I was probably in my mid-20s when I first discovered the joy of sushi. My favorite morsel quickly became unagi, no doubt overcoming strong inhibitions at the mere idea of eating—could it be?—eel.
Unbeknownst at the time, I was a tiny part of a vast transformation in American dining. Beginning in the 1980s, sushi evolved from a pricey culinary obscurity into a suppertime plan B that U.S. consumers now grab on the way out of their favorite supermarkets. Over the last decade alone, the sushi market has doubled into a $27 billion industry.
What’s good news for sushi restaurants and sushi lovers, however, is not such good news for creation. The World Wildlife Fund (WWF) reports that a sushi staple, Pacific bluefin tuna, after enduring decades of overfishing and rising demand, has been reduced to just 2.6 percent of its historical population level. And another staple, wild Pacific salmon, is under increasing threat, according to WWF, because of habitat destruction, overharvesting, and mining. My beloved unagi has problems of its own. Sushi-driven demand has placed Japanese and European wild eel on the “red list” of endangered species at the International Union for Conservation of Nature.

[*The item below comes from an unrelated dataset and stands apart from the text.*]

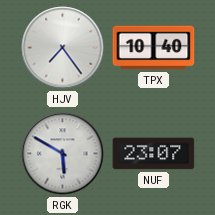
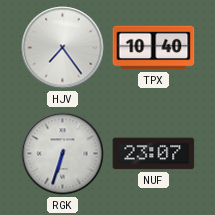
RGK: 5:50 -> 6:33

And sushi consumption is not only hard on fisheries; its emphasis on freshness means that vast distances must be conquered to bring that piece of fresh fish to your table. Overnight air freight with a spectacular carbon footprint remains the only option for many restauranteurs.
Other ingredients can be just as hard on creation. Avocados have exploded in popularity in recent years, partly thanks to their use in sushi rolls. But they are a particularly thirsty crop—it doesn’t help that most avocados marketed in the United States are grown in California, where the climate has become increasingly arid. Most of the rice, another water-intensive crop, used for sushi is also grown in California, where drought conditions persist.
So in the interest of care of creation, should sushi be banned from my dinner table? Although it would surely help to make a sushi platter a far less frequent dinner guest, other options are emerging. Sushi chefs are revising menus with alt-sushi that promotes the overall sustainability of sushi culture, while websites that swap strategies for “sustainable sushi” proliferate. That may mean a fix as simple as replacing Pacific salmon with its farmed Alaskan or Atlantic cousin or finding local sustainable sources that mimic the taste and texture of sushi staples. Some vegan entrepreneurs are even experimenting with plant-based sushi.
The church consistently reminds us, most recently in Pope Francis’ 2015 encyclical Laudato Si’ (On Care for Our Common Home), of our duty to care for the oceans. The church is a firm supporter of multilateral institutions that assume that burden. But from the sushi consumer to the U.N. fisheries bureaucrat, we all must share the responsibility to protect the vibrant expression of creation that the oceans and the species dwelling within them represent.
In 1974 only about 10 percent of the world’s fish resource was harvested at biologically unsustainable rates. Now, as global fish consumption dramatically increases, the Food and Agriculture Organization of the United Nations reports that about 35 percent of the world’s fish are harvested at unsustainable rates, even as other pressures from garbage and plastic pollution trouble the ocean ecology.
Sushi consumption represents just one accelerating threat to global fisheries. It’s a red flag for conscientious consumers, warning that a rapacious business-as-usual, whether it comes to sushi or more broadly the way we harvest the Earth’s oceans, can’t go on any longer. Unless we are much wiser in our stewardship of the living resources of the global ocean, our nets will come up empty no matter which side we toss them over.